Instant Karma: In the rhythm ‘n’ blues hell

The Buddha is watching you!

Instant Karma is one of the most consistent and oldest bands in Serbia. Being very independent, the band remained faithful to the blues and different from the others even during the Great Vojvodina Pop Invasion of the 1990s. Today, following the release of their album “The Buddha from the Roof”, after 30+ years, the boys from Zrenjanin are well into their mature age, but have never sounded better. We are talking with Aleksandar Janković, the band’s frontman, about today’s music scene, the lack of rebellion and desire for freedom in young people, and how to navigate through the materialistic world.

Instant Karma

You emerged during the Great Pop Invasion in Vojvodina in the 1990s, along with other similar bands like Veliki Prezir, Eva Braun, Oružjem Protiv Otmičara and Obojeni Program.
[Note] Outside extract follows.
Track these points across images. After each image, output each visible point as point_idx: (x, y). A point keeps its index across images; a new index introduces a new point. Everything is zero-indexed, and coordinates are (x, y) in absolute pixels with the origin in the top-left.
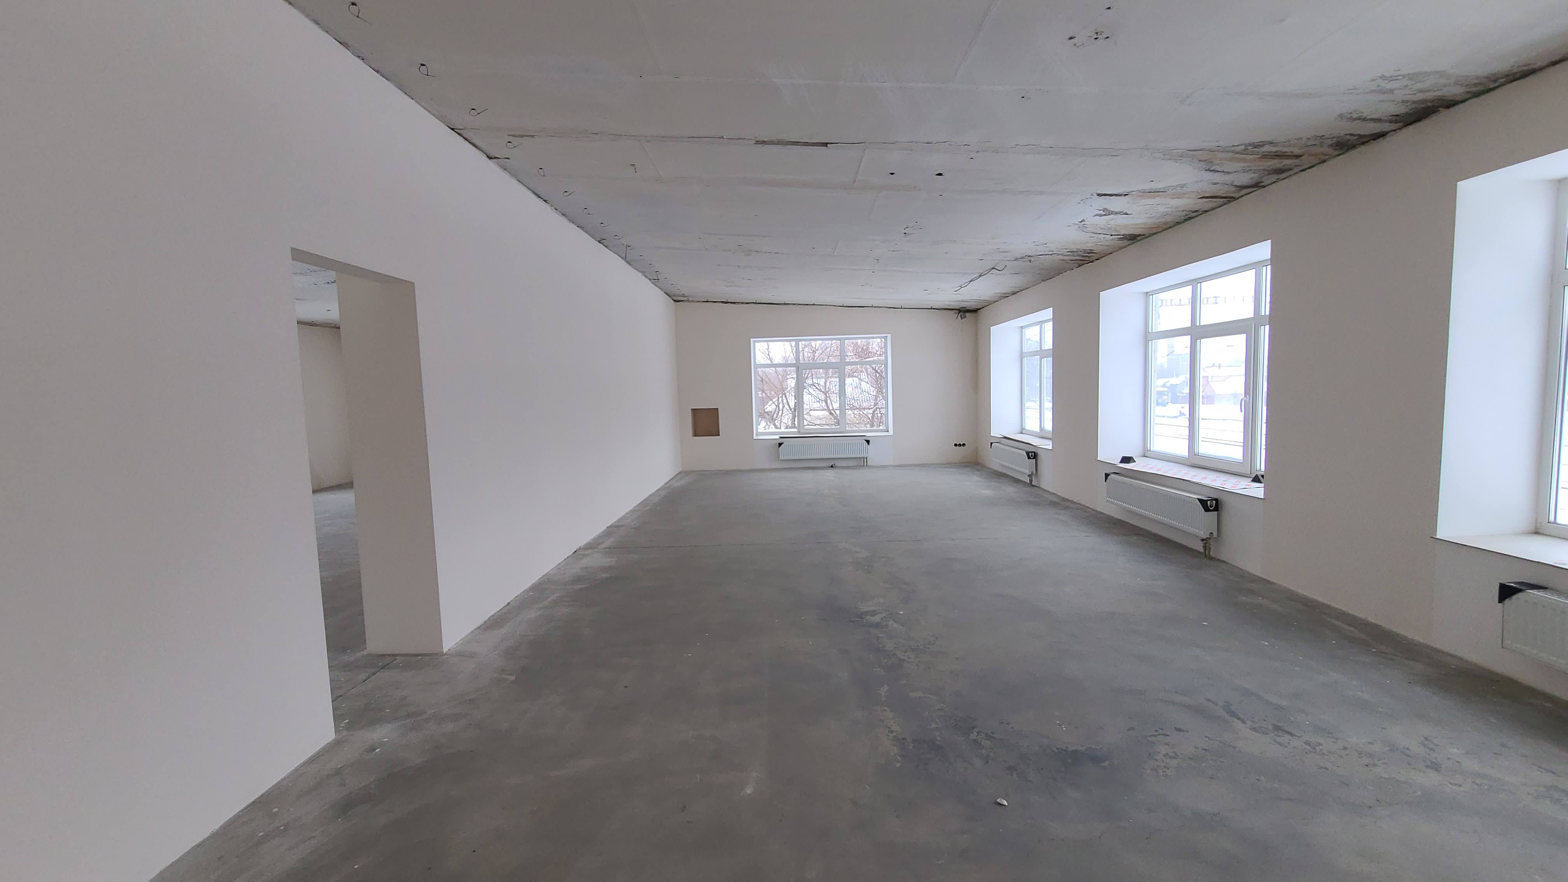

Yet somehow you always had that fiercer, rhythm and blues charm. Where does the love for the blues come from, considering that you often describe your performances as “the rhythm and blues hell”?

Blues appeared very early in my life when I first heard of the music of the Rolling Stones. I was interested in where that dishevelled sound came from and why they took their name from a Muddy Waters song. After that, I started researching the origin of the blues. The Yardbirds and Dr. Feelgood had a huge influence on me. Later, I became a big fan of John Lee Hooker. I still collect old blues records. As for the pop wave in Vojvodina, I think it emerged mainly because of the breakup of Yugoslavia. The music scene, as we knew it, had disappeared and a parallel had to be created on the Belgrade rock scene. Vojvodina always had something to offer. Instant Karma was founded in 1987 and our first single was „Dim nad Gradom“ („Smoke over the City“). Our first performance was on the Stereovizija music show. We were still high school kids back then.

You’re big fans of the British music scene of the 1960s and 70s, and you have stuck with that look from the very beginning.  What do 30 years of navigating through the restless Serbian music scene while being uncompromising look like?

Well, I am a big fan of John Lennon and the Beatles. His music has influenced me a lot but not only the music but his personality too and his whole story is quite magical to me. Secondly, Lennon exerts a strange influence. It makes you grow up and maybe all of this does sound like a utopia, but I believe in it. I was so glad that people of my generation, like Stone Roses and Oasis, who lived in England at the same time, share my opinion. As far as the image goes, it dates back to the 1960s. A lot has happened on the Serbian music scene in the last 30 years. Many good things and many good bands have emerged. The 1990s were absolutely crazy. We had no money, but we had plenty of crazy energy. And there was hope…

Kids are not rebellious and everything boils down to money. Still, I believe in revolution“

Why did you call your album „The Buddha from the Roof“?

A lot of people have asked me that. We named it that because it sounds good and because everybody thinks there is a deeper meaning to it. Maybe there is, but for now, let it be a mystery. One day I will tell you the real story about the Buddha. For now… Let him sit on the roof and observe all of us.

How different is the music scene today compared to your beginning? And what about the atmosphere in society?

When we started, we lived in a country called Yugoslavia. We gained a reputation in Serbia but we also left a small mark in the former country. We were children when we started and back then it seemed to me that the whole world was mine. Then came the damn war! We were the first to do anti-war concerts back in 1991. Surprisingly, a strong rock scene was formed during those years. We had gigs all the time, playing clubs. We were the “other Serbia” and we had the strongest rock scene. There were fast bands of Serbia, good bands of Vojvodina and there was cooperation between artists and rebels. Then the year 2000 came. Maybe we expected a lot from it. I don’t know. My beliefs remained the same. In fact, I can proudly say that Instant Karma recorded its best albums right after 2000. I am referring to the album “Metamorphosis” from 2001 which is our Sgt. Pepper.

Is there enough of rock rebellion among young people today?

I’m sorry to have to say this, but no, there isn’t.  Kids are not interested in rebellion and freedom. We live in a material world. However, the world is changing and I believe in revolution.

What will happen after “The Buddha on the Roof”?

Buddha continues to live. This album has 14 songs and we have released two singles from it so far. There are at least five more to release. The album got fantastic reviews all over the region and Instant Karma is on a mission. The next video single will be released by the year-end and all we want to do is to play live. After all, Instant Karma live is the pure rock ‘n’ roll and rhythm ‘n’ blues hell. And that’s the life I have chosen to live.